Вор - Леонид Леонов
Шрифт:
Интервал:
Закладка:
Векшин спустился по лестнице и, опершись о перила внизу, принялся курить папироски одну за другой. Влажная теплынь стояла в подъезде и совершенная тишина, так что ни шавочка нигде, ни больной ребенок, ни падающая капель — все поглощал, казалось, достигавший снаружи, проникновенный шелест снегопада. По приглушенному щелканью ключа Векшин узнал о приоткрывшейся из нижней квартиры двери, — надо думать, старуха с особо чутким сном уставилась из щелки на тлевший впотьмах уголек. Пришлось бросить под ноги окурок, повернуться спиной… Однако беспокойная неловкость в лопатках от чужого взора не прекращалась; подчиняясь необходимости, Векшин вышел из подъезда на улицу. Все равно слишком нестерпимо и гадко было бы столкнуться здесь носом к носу с насвистывающим счастливцем, который по дороге к своей дамочке в пригретый уголок непременно пожелает спокойной ночи торчащему на лестнице сопернику. Векшин завернул под ворота, где было потише от ветра и по теплому смраду угадывалась близость помойки.
Прислонясь к исчерканной тележными осями стенке ворот, плечом в кирпичную ложбинку, Векшин пытался придать телу удобное положение, чтоб не свалиться от утомления и сна. Лишь бы не замечать времени, которое вовсе приостанавливалось порой, он зажмуривался, выключая все, кроме слуха, но тотчас накатывала долгая и вязкая одурь, как бы остеклененье мыслей… и затем в страшной вышине над головой начиналась перекличка двух-трех голосов, один из них, торжественный и чуть нараспев, принадлежал, несомненно, Арташезу. Его поминутно заслонял другой, полуузнаваемый, которому вторил разлетающийся гулкими осколками женский смех. Разговор велся о нем, о Векшине, но требовалось до безумья изнуряющее усилье — разобрать произносимые слова.
Сперва прояснилось, что вовсе не Арташез с Машей, а все тот же Донька!
«Не обмани меня… — начиналось. — Я тебе чулки подарил».
Затем следовала прослойка дразнящего стеклянного смеха.
«Люблю тебя за то, что не жалеешь меня… — самыми скрытными векшинскими мыслями звенел Донька. — Ты и есть Кудема, речка, бегучая вода… Твои глаза во тьме отыщут, чего и при солнце не видать другой. Разум мой весь исцарапан твоими ноготками, и когда ты наконец догонишь меня с ножом, все равно буду твой…»

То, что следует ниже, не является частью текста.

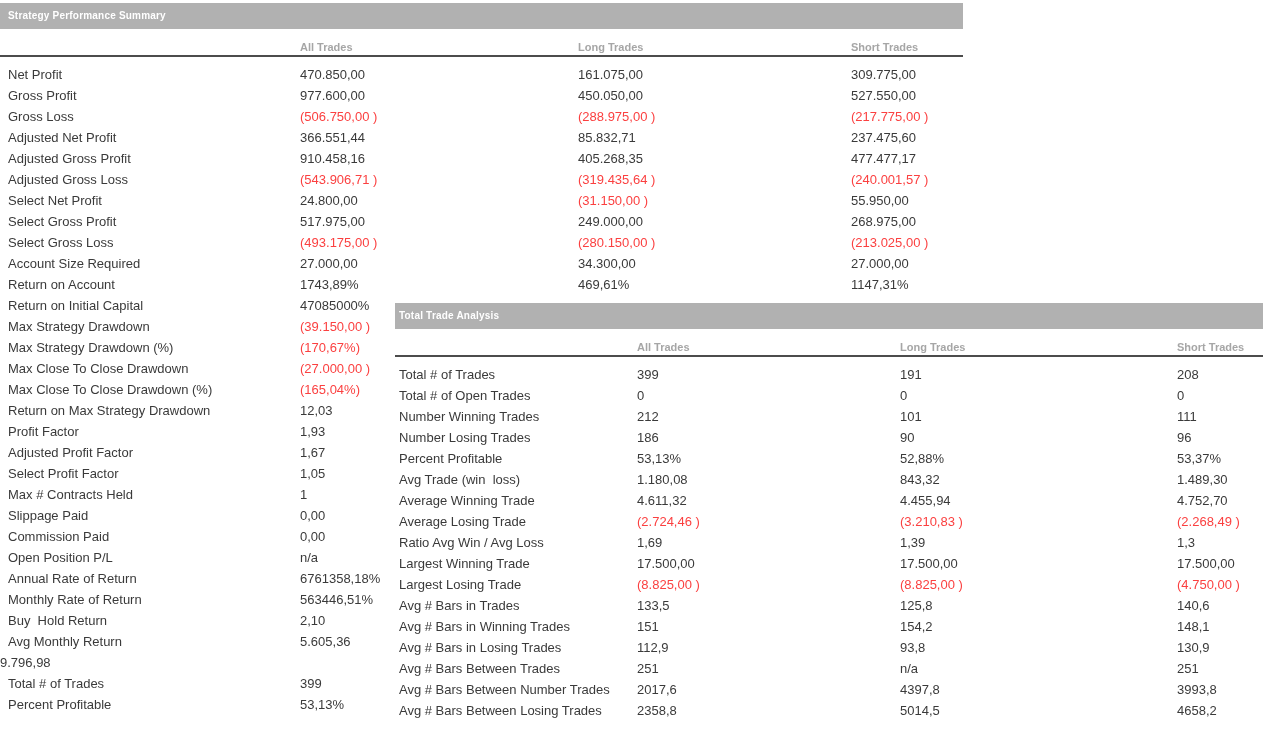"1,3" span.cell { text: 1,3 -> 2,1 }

Постепенно сам Векшин вплетался в этот хор составляющей струной, тогда тело его начинало оседать, скользя по стенке, а в пробудившееся сознанье вторгался с ума сводящий страх прозевать важнейший теперь момент.
Разодрав слезящиеся веки, он делал попытки согреться, топчась на месте или, по повадке босяков, ударяясь плечом о кирпичную кладку, — не сразу удавалось вернуть утраченную способность к движенью. Нигде на улице не виднелось свежих следов по снежной целине: Донька еще не возвращался. По-прежнему сыпался сверху снег, но, видно, запасы его истощались… да и не случалось, чтобы такой город по самые кровли заносило к утру! Метель почти переставала временами, можно было различить, как любознательно кружили у ближнего фонаря снежинки, последними прилетавшие из бездны. Чтобы лучше противиться забытью, Векшин глядел на .них до ряби, до рези в глазах, пока вновь не достигали сознанья те же перекликающиеся под высоким стеклянным потолком голоса, только из мучительного теперь удаленья… Еще не светлела над городом мгла, но гул пробужденья заметней разливался по окраине, заводской гудок пробивался сквозь рассветную вату, дворники со скребками и лопатами выходили наружу.

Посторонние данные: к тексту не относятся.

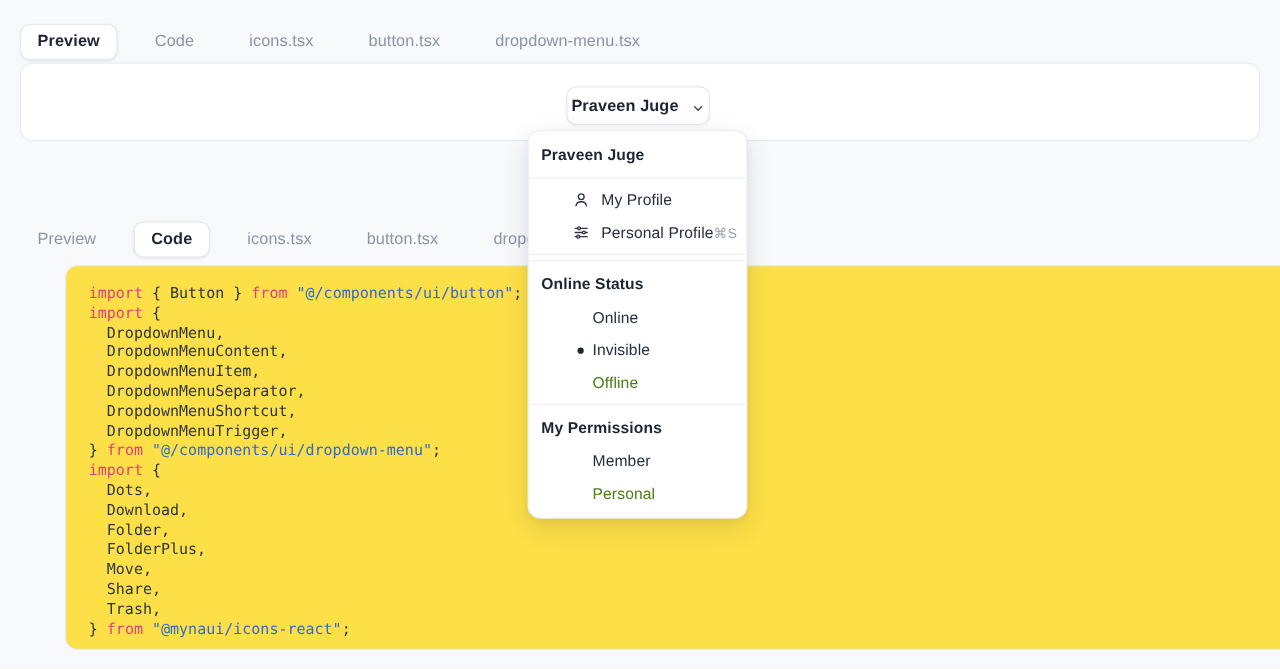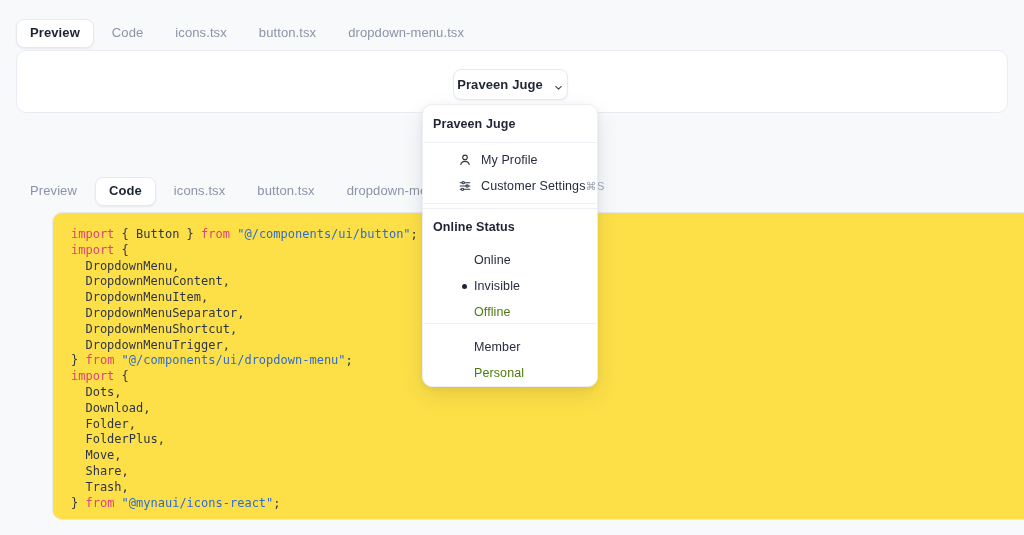"Preview" .tabbar { gap: 4px -> 16px }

Доньки все не было… и вдруг самыми мускулами рта, Векшин вспомнил собственную свою — когда уходил от Маши! — кривую усмешку уверенности, что ни при каких обстоятельствах не посмеет Маша посягнуть на Кудему. Отсюда и могла бы она почерпнуть недостававшую ей решимость… Снова, как в начале метельной ночи, возникала тягучая тревога, только сейчас она заключалась в неодолимом ощущении, что приговор в исполненье приведен. Векшин поймал себя на том, что вслушивается в нависший над головой свод — в надежде, что хоть какой-нибудь предательский скрип просочится оттуда сквозь каменную толщу.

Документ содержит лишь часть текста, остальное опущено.